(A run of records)
## BEGIN
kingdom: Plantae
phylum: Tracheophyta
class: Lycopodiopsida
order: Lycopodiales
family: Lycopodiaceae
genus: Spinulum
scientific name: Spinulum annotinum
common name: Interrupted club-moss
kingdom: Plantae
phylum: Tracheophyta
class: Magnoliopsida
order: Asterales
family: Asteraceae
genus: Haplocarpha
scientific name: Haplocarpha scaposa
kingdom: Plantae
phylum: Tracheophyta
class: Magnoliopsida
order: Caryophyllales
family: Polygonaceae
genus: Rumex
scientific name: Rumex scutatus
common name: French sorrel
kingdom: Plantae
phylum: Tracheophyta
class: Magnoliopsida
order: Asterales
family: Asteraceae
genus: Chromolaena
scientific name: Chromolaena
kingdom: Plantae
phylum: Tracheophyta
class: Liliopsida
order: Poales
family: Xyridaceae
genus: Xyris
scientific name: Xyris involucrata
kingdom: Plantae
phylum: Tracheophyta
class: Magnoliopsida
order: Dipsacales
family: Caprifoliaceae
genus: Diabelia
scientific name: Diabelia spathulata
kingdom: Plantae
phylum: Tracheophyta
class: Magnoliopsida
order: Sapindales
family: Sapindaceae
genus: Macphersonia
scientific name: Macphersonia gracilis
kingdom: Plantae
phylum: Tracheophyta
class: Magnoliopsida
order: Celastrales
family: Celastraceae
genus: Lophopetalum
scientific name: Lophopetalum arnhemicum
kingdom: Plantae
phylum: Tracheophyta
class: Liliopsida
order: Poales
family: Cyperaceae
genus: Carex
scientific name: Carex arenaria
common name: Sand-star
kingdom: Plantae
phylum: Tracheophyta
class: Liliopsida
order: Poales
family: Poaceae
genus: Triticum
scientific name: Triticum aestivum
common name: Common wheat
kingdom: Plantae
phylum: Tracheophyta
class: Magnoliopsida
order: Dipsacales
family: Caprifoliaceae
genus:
## END
• _WHAT YOU HAVE TO DO_
Copy out, word for word, the stretch from the line containing "scientific name: Carex arenaria" through the end of the material.

• _FINAL ANSWER_
scientific name: Carex arenaria
common name: Sand-star
kingdom: Plantae
phylum: Tracheophyta
class: Liliopsida
order: Poales
family: Poaceae
genus: Triticum
scientific name: Triticum aestivum
common name: Common wheat
kingdom: Plantae
phylum: Tracheophyta
class: Magnoliopsida
order: Dipsacales
family: Caprifoliaceae
genus:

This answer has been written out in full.